[Start of Attachment]
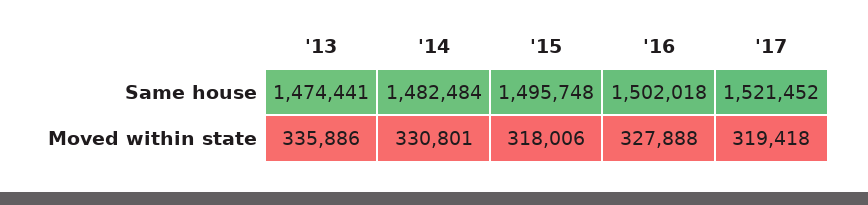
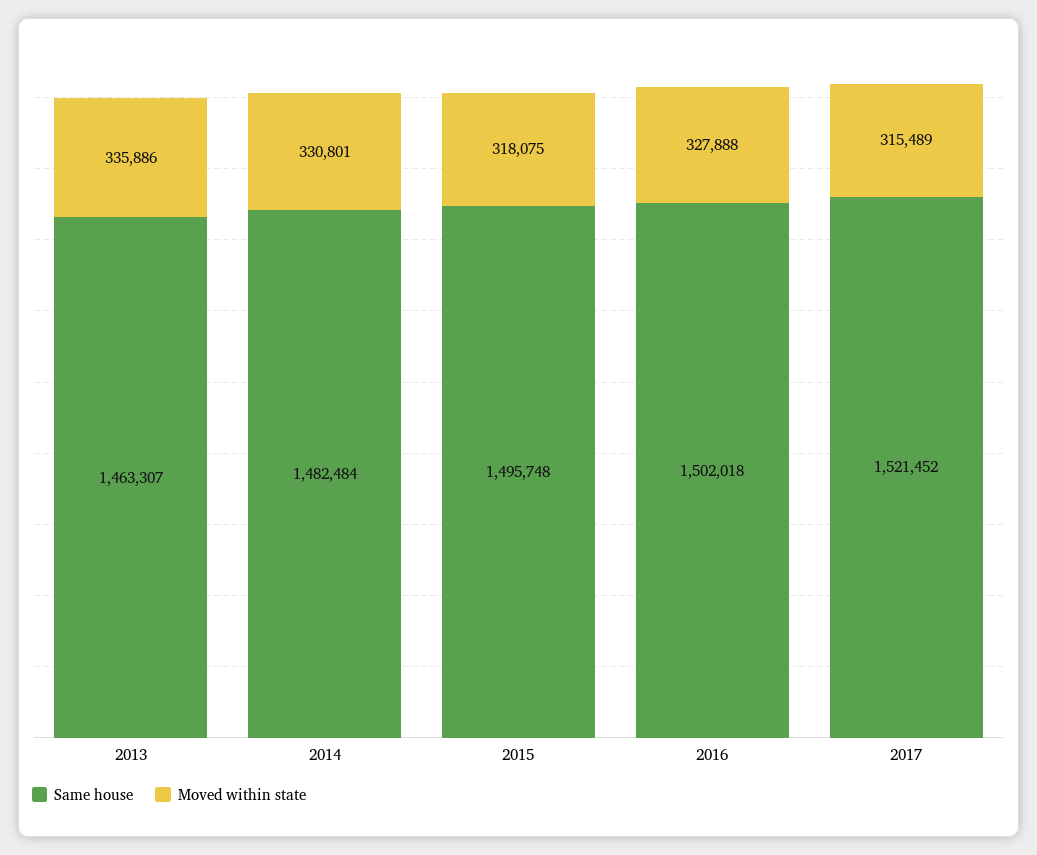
  {
    "Same house": {
-     "'13": 1474441,
+     "'13": 1463307,
      "'14": 1482484,
      "'15": 1495748,
      "'16": 1502018,
      "'17": 1521452
    },
    "Moved within state": {
      "'13": 335886,
      "'14": 330801,
-     "'15": 318006,
+     "'15": 318075,
      "'16": 327888,
-     "'17": 319418
+     "'17": 315489
    }
  }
[End of Attachment]
DESCRIPTION OF THE TASK:
Your response should reproduce the entire listing verbatim, minus the pictures.

TASK SOLUTION:
  {
    "Same house": {
-     "'13": 1474441,
+     "'13": 1463307,
      "'14": 1482484,
      "'15": 1495748,
      "'16": 1502018,
      "'17": 1521452
    },
    "Moved within state": {
      "'13": 335886,
      "'14": 330801,
-     "'15": 318006,
+     "'15": 318075,
      "'16": 327888,
-     "'17": 319418
+     "'17": 315489
    }
  }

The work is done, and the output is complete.